Mx. Laney Smith and Ms. Victoria Green


Ms. Anne Smith and Ms. Emily Till


Laney and Victoria

For an Engaged Guest

Technically according to etiquette, every adult guest should get their own invitation, especially if you know who your guest is going to bring, but I feel that for couples especially, it makes sense to just include them both on the same invitation. This can also help avoid any RSVP confusion. Typically you'd name your guest first with their "plus one" last, but if you know them both, you can just list them in alphabetical order or who you met first. Be sure to include the partner's name for any of your engaged guests and on a similar note: married and engaged guests always get to bring their parter, whether you know/like the partner or not.

Ms. Amelia Brown and Mr. John Green

Your Return Address

*Officially* the USPS doesn't like return addresses on the back (flap) of the envelope, but can we all agree that it just looks sooo much better that way for wedding stationery? In order to prevent the machines from accidentally reading the return address as your mailing address, you want to make this doesn't look like it's supposed to be the mailing address. I prefer to keep the return address clean and simple by putting it in small print on a single line at the very top of the envelope flap. I also tend to leave out the names because it helps the post office realize that its a return address and let's be honest.. sometimes it can also be difficult to figure out what to put as the name for your return address. *do I put "Future Mr. and Mrs. Johnson" with my mom's address? I don't want people to think that's our new address but I also don't want to just put my name because we're gonna be married*

And while we're talking about return addresses, use an address that you'll have access to even after the wedding. First, if any of your invitations don't get delivered, you'll know because they'll show up at the return address with a yellow sticker on them. Second, you might have some guests or older family members send gifts or cards to the return address.

■ Data:
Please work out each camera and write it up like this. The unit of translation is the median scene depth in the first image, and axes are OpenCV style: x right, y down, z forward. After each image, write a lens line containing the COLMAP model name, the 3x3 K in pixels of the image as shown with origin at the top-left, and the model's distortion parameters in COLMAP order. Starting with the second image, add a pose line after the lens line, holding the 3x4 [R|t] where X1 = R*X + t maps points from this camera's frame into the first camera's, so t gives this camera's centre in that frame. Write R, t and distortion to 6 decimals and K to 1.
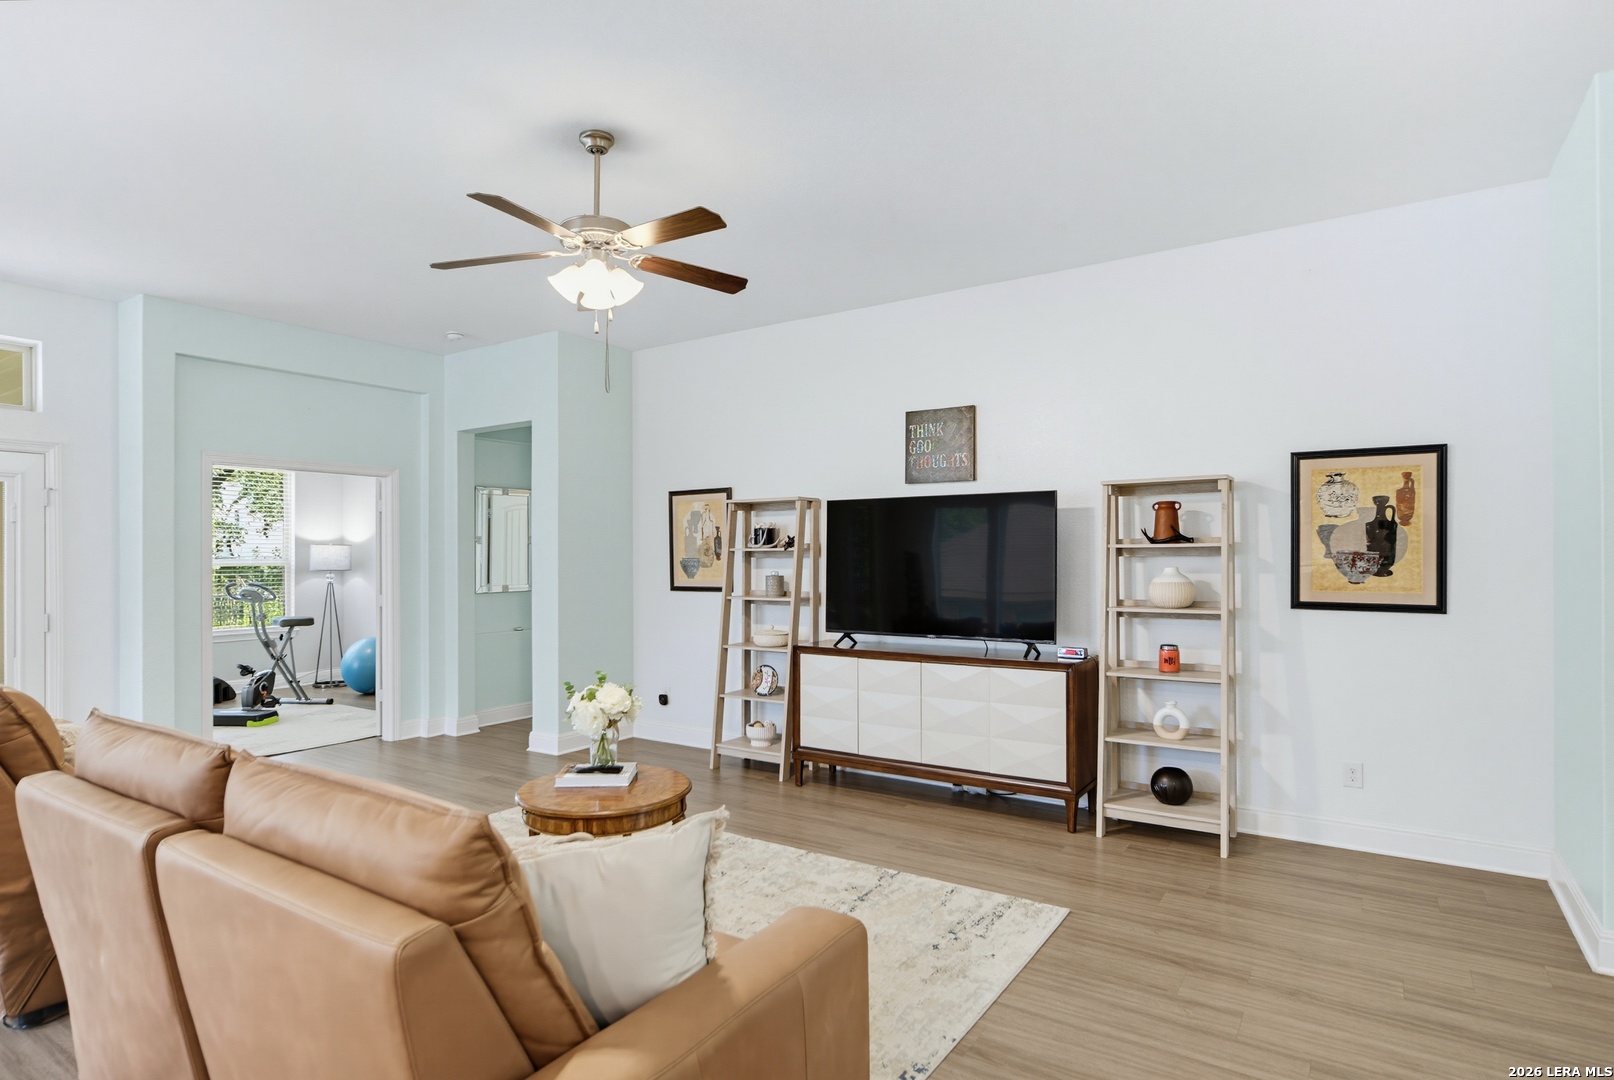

■ Tasks to complete:
(A) Answer these questions from the envelope-addressing guide:
(i) According to etiquette, who should technically receive their own invitation?
(ii) Where does the writer prefer to place the return address?
(iii) What arrives at the return address when an invitation cannot be delivered?
(B) Output the part of the envelope-addressing guide that begins at the words "Technically according to" and stops after "partner or not.", copied exactly.
The lines have no connection to the text.

■ Answers given:
(A)
(i) Every adult guest.
(ii) In small print on a single line at the very top of the envelope flap.
(iii) The undelivered invitation, with a yellow sticker on it.

(B)
Technically according to etiquette, every adult guest should get their own invitation, especially if you know who your guest is going to bring, but I feel that for couples especially, it makes sense to just include them both on the same invitation. This can also help avoid any RSVP confusion. Typically you'd name your guest first with their "plus one" last, but if you know them both, you can just list them in alphabetical order or who you met first. Be sure to include the partner's name for any of your engaged guests and on a similar note: married and engaged guests always get to bring their parter, whether you know/like the partner or not.